36:15 – Newt is talking about, I think, the filming of Amityville Pool Toy Massacre, but, again, he’s always vague. “We had a person on set who we had a very, very difficult time with and then we found out that they passed away. And I don’t feel bad about it because there was a lot of other factors going on there and I was very friendly and very open before that whole thing happened. So it’s like, this ain’t on me.”
Then he finishes by joking about what a “rough weekend” that was and how it threw off his “ph balance.” About this person who died, presumably by suicide.
I think that he’s talking about what’s her name, that crack addict. Again, no names are given and he keeps it vague but he’s talked about this difficult person on the set before and I always assumed it was the crack addict.
I found it. Madilynn Paige.
https://allmylinks.com/madilynnminx
Her TikTok is gone.
Instagram is restricted.
https://www.modelmayhem.com/MandiMinx
She was last on her Model Mayhem page on 29 March.
She was definitely on Twitter but I can’t find her page now. But in this article, Newt removed a video with this woman.
Oh, I found it.
https://twitter.com/Madilynn_Paige_/
Tweets are protected.
So I’m saying it was Madilynn Paige, this woman who Newt constantly paraded around as a substitute for Horseface for a while. She killed herself shortly after shooting this reprehensible “tits and gore” movie with Newt. And then Newt doesn’t give the slightest of fucks about it and says, “Hey, it’s not my fault. I was nice to that whore.”
Where’s that article where she was with her friend in front of a Chinese restaurant?
That blonde woman was also in this pool toy movie, I believe. Her name is Kaity Navi McAllister. She’s on TikTok and hasn’t posted since October of last year.
So maybe it was her who died. I don’t know. Newt intentionally leaves all of this shit vague and then gets upset when people speculate. What are we supposed to think, Ideas Man? You tell us that somebody you recently “worked” with died, you seem to give zero shits about it, and you don’t bother to say who it is. People are going to wonder. Not many people, because who the fuck is watching your shitty videos, but I’m watching and I’m wondering. And I think it’s completely deplorable how you treated this Madilynn woman, who clearly had addiction issues and was a prostitute, you paraded her around as your new “muse” to try to get back at Horseface, and then when she kills herself all you can say is, “Oopsies. Well, she probably had other problems too.”

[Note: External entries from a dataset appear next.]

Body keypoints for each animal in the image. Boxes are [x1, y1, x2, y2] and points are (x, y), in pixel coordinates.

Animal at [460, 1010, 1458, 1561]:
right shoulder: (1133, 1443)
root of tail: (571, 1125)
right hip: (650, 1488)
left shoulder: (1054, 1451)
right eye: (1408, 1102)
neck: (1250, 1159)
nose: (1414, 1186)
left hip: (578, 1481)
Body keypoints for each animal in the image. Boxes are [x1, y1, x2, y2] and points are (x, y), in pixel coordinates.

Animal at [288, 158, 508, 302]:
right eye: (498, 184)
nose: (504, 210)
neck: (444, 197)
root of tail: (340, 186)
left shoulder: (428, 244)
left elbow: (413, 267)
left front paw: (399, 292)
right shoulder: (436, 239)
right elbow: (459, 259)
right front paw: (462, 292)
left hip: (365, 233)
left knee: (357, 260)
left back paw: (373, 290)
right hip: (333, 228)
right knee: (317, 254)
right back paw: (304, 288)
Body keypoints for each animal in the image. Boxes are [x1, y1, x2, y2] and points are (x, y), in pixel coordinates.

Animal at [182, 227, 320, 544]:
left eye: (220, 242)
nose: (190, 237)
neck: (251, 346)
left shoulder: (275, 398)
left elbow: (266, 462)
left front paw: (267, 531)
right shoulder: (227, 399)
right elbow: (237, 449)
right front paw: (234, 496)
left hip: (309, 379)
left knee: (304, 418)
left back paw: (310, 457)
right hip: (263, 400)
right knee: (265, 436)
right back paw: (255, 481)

Fuck you, you complete fucking piece of shit. He didn’t even bother to re-tweet anything about her death.
Then he just immediately starts talking about the next “tits and gore” film that he’s planning on shooting. It’s completely deplorable. Whether it’s Madilynn Paige or not, SOMEBODY died recently from this shitty pool toy “movie”, presumably by suicide, and he doesn’t give the slightest of fucks. It’s unbelievable. He’s the worst human being in the world. He has to be.

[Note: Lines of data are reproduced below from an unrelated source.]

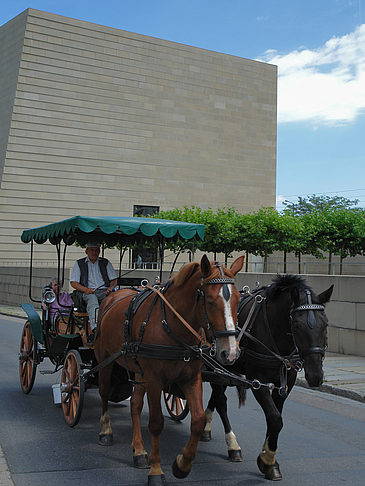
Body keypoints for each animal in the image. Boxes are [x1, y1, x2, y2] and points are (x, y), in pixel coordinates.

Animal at [94, 256, 243, 484]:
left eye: (238, 300)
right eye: (210, 301)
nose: (231, 352)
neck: (173, 327)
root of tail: (113, 295)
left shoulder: (191, 378)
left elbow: (198, 420)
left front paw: (182, 464)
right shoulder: (154, 380)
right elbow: (156, 423)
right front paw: (156, 470)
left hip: (139, 371)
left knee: (135, 404)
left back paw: (139, 450)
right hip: (105, 360)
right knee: (103, 392)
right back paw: (106, 431)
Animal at [202, 276, 332, 480]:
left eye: (325, 324)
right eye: (297, 325)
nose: (315, 376)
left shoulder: (286, 382)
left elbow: (275, 418)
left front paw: (268, 458)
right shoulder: (258, 382)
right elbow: (275, 418)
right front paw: (268, 461)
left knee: (217, 397)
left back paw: (207, 427)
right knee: (220, 401)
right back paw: (232, 444)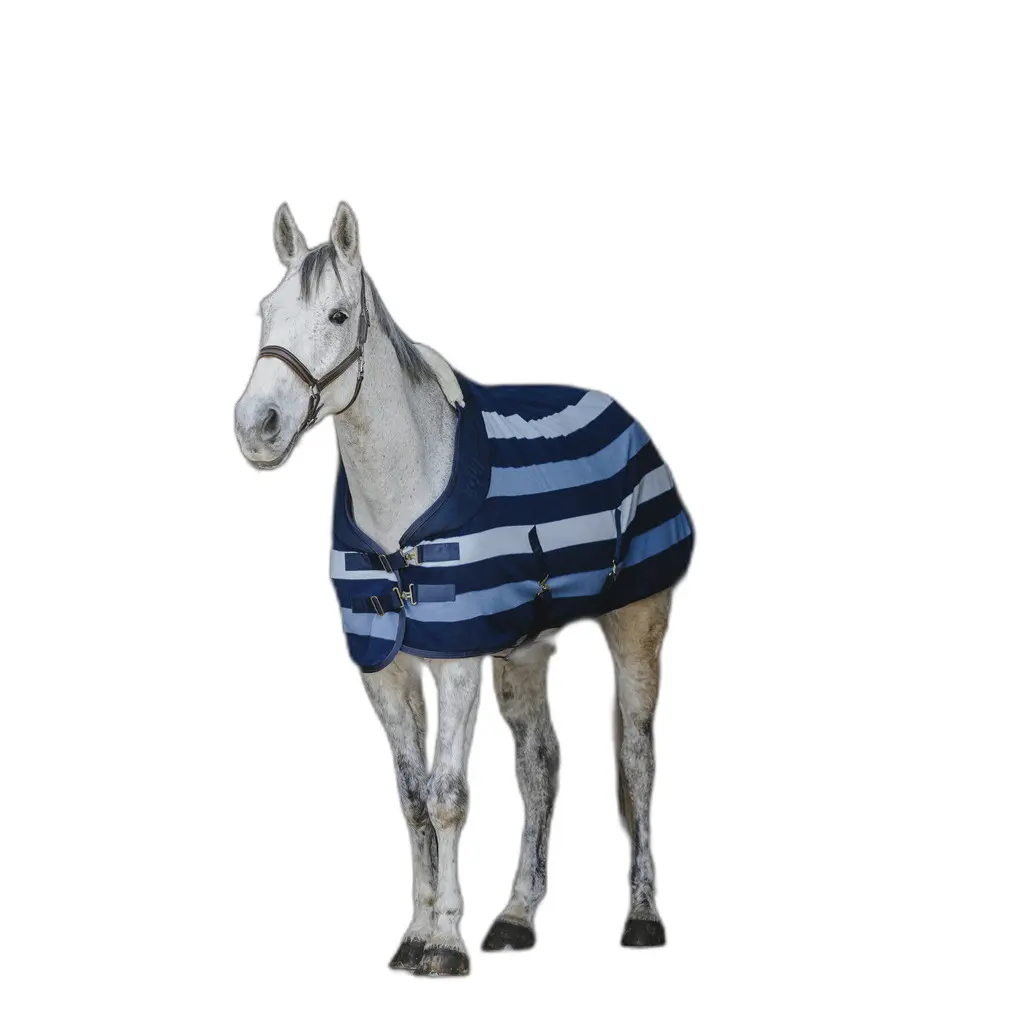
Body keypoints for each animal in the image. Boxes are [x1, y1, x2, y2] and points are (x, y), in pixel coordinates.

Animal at [234, 202, 694, 976]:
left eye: (336, 315)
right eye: (265, 311)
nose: (255, 427)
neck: (402, 498)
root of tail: (622, 411)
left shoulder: (456, 662)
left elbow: (448, 795)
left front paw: (445, 942)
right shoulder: (385, 670)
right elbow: (413, 797)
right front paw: (416, 933)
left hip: (638, 626)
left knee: (638, 762)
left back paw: (642, 917)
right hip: (523, 652)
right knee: (540, 765)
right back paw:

38:00 – After PVC Bondage Guy jokes about appearing on Hack the Movies, she says that she’s been calling off of work and wrestling a lot recently just…because she’s moving. You can do that? I’ve moved 50 times. Never missed a day of work because of it.
39:00 – Shoutout to me calling Newt’s “friends” “prostitutes”.

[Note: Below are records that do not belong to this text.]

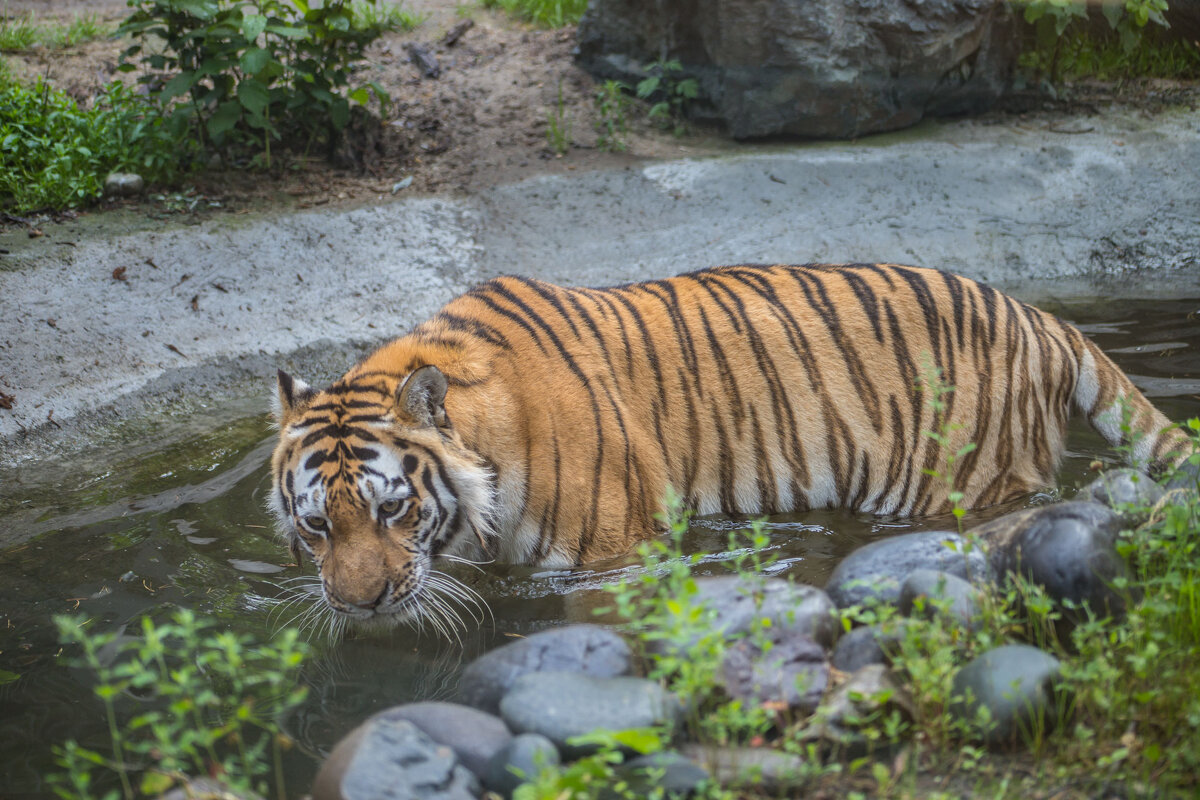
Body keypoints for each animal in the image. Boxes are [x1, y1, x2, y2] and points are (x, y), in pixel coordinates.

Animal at [272, 266, 1190, 628]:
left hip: (958, 481)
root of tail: (1039, 316)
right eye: (317, 526)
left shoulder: (611, 556)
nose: (359, 608)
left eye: (394, 510)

47:30 – Newt talks about going to a funeral again. Maybe he’s talking about Madilynn Paige’s funeral.
So that’s the video. Since these videos seem to be mostly for my benefit these days, I look forward to the passive-aggressive follow up video, based on this article, where he actually says who died. Can I suggest that you fake a little attrition as well, Ideas Man?
I’d also like to hear what attracted PVC Bondage Guy to Rammstein. I get it from an ideological perspective. I knew some skinheads in high school who liked Rammstein. But I’m 20 years older than PVC Bondage Guy. Aren’t there any more contemporary German bands that she can enjoy?